I’ve been blogging for the ThinkProgress Wonk Room for a little more than a year now. This weekend — one in which both the Christian and Jewish faiths contemplate the miracle of life and renewal — has provided me an opportunity to step back from the daily onslaught of political strife and think about why I continue to fight.
To deal with global warming progressively requires commitment to progressive values: fairness, opportunity, and honesty. Fairness means that those who have benefited the most from our pollution-based economy bear the greatest responsibility in building a clean energy economy. Opportunity means giving those who have benefited the least hope for a better tomorrow. Honesty means bridging the divide between political reality and actual reality.
In reality, moving to a green economy is necessary to save the planet.
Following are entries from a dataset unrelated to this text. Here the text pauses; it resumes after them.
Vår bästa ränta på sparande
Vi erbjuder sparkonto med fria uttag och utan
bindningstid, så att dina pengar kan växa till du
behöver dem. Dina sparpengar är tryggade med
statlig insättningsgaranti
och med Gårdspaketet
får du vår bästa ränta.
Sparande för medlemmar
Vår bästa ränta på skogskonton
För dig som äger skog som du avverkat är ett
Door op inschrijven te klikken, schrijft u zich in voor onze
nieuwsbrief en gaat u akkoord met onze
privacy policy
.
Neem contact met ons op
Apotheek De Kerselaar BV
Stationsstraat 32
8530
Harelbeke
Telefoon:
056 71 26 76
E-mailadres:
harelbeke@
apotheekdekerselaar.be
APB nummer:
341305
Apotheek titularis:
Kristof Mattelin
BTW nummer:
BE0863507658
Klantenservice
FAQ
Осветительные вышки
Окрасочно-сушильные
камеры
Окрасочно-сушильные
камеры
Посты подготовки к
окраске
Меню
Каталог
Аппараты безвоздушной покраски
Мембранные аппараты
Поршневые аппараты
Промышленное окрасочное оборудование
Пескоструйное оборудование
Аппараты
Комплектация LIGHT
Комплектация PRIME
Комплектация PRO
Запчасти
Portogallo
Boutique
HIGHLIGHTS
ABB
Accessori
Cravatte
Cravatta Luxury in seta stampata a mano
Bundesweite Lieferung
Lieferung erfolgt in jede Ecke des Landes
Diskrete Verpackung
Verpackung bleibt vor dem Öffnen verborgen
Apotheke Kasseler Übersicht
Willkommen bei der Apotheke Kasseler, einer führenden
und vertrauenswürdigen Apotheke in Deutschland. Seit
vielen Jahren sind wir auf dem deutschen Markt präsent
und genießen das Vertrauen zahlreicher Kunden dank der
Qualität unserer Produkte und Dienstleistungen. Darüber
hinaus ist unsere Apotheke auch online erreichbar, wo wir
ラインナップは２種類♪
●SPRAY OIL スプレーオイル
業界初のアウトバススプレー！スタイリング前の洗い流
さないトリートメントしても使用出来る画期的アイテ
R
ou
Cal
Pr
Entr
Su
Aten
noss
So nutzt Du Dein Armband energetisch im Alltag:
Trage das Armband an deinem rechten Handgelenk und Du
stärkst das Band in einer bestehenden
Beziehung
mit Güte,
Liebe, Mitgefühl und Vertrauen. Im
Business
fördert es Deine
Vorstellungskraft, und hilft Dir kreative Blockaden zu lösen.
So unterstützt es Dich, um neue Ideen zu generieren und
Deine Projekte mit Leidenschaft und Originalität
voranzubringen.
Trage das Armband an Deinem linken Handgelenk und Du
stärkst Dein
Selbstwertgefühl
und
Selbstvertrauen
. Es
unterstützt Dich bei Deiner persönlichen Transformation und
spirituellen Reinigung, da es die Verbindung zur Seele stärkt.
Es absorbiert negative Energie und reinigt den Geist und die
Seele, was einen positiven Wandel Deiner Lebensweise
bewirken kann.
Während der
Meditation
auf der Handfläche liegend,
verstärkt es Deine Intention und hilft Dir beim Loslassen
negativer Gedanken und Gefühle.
The window for directing this nation on a sustainable path is rapidly closing. The disintegration of the global thermostat –- the Arctic ice cap, the world’s glaciers, the Antarctic ice shelves –- is accelerating. Wide swaths of the world, from Australia to Texas, are in droughts that may be the beginning of permanent desertification. Sea level rise is accelerating. The acidifying oceans are absorbing less carbon dioxide. Increasingly powerful forest fires not only destroy ecosystems but emit stored carbon. Even if global pollution goes down tomorrow, weather disasters, heat waves, hurricanes, floods, the oceans themselves will continue to rise for decades. Global boiling is destroying Tuvalu and the polar bear — and it’s also already struck New Orleans and Cedar Rapids.
Weather disasters are the al Qaeda of climate change. The September 11th attacks cost this nation $80 billion and thousands of lives. This nation woke up to the threat of international terrorism, fueled in part by the global dependence on Middle East oil. Hurricane Katrina cost this nation $80 billion and thousands of lives (and displaced a million). We haven’t woken up.
Building a green economy takes a trillion-dollar shift in resources that has the potential to radically reform the power structure in the United States. A green economy involves moving from capital-intensive energy to labor-intensive energy — instead of McMansions heated by giant power plants financed by the Bank of America, it’s homes greened by insulators and solar panel installers, linked on a smart grid. By making work pay instead of pollution, the economy will thrive but established interests will be forced to change.
Like health care and labor reform, limiting carbon pollution threatens the corrupt business model of the corporate right. So there are 2000 full-time corporate lobbyists, and multimillion-dollar campaigns — run by ACCCE (coal interests), ASWF (right-wing financiers), AFP (pollution industry), COC (corporate right), and NAM (heavy industry) — with one message: we can’t afford change.
In reality, they’re the only ones who can afford the status quo — energy costs and polluter profits rising, oil drilling and oil dependence rising, greenhouse emissions and climate disasters rising, poverty and inequity rising, wages and jobs and health declining.
So for those who fear that we can’t afford change, yes we can. And we must.